#### Exercise:
Copy everything from the start of the listing below down to the line containing "Doanh nghiệp - Thị trường", keeping both the first line and that final line, with every character unchanged.

Start of Block

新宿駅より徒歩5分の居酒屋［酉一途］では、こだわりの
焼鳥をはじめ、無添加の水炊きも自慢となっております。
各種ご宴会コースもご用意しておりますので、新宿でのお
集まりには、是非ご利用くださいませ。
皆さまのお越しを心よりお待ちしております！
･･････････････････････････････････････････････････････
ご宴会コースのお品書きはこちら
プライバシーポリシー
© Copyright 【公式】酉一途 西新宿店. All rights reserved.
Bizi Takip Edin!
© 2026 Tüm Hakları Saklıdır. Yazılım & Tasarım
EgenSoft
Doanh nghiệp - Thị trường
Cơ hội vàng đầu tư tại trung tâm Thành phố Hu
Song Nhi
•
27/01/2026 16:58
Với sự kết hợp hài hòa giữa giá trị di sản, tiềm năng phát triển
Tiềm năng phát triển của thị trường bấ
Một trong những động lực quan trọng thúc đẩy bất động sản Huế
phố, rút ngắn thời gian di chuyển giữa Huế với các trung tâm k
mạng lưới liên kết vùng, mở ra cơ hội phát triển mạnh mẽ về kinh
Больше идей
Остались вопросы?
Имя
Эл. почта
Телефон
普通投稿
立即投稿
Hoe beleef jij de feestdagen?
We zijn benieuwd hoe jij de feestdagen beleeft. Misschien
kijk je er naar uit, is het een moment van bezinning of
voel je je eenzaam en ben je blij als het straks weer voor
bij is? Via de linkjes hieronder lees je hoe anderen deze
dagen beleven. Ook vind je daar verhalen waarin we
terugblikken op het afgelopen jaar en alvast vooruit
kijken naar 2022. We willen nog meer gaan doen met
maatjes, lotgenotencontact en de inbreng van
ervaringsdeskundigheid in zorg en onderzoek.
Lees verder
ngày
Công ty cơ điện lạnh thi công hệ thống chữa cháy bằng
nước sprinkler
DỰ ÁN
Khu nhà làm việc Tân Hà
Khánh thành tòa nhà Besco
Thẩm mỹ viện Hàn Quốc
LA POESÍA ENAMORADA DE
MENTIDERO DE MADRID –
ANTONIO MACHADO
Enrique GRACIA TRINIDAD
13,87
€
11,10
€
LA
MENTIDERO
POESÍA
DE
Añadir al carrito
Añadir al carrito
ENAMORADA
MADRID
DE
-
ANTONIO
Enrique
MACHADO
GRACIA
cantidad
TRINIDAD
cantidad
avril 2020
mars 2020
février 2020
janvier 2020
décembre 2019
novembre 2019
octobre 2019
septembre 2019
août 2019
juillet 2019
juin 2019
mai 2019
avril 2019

End of Block

#### Answer space:
新宿駅より徒歩5分の居酒屋［酉一途］では、こだわりの
焼鳥をはじめ、無添加の水炊きも自慢となっております。
各種ご宴会コースもご用意しておりますので、新宿でのお
集まりには、是非ご利用くださいませ。
皆さまのお越しを心よりお待ちしております！
･･････････････････････････････････････････････････････
ご宴会コースのお品書きはこちら
プライバシーポリシー
© Copyright 【公式】酉一途 西新宿店. All rights reserved.
Bizi Takip Edin!
© 2026 Tüm Hakları Saklıdır. Yazılım & Tasarım
EgenSoft
Doanh nghiệp - Thị trường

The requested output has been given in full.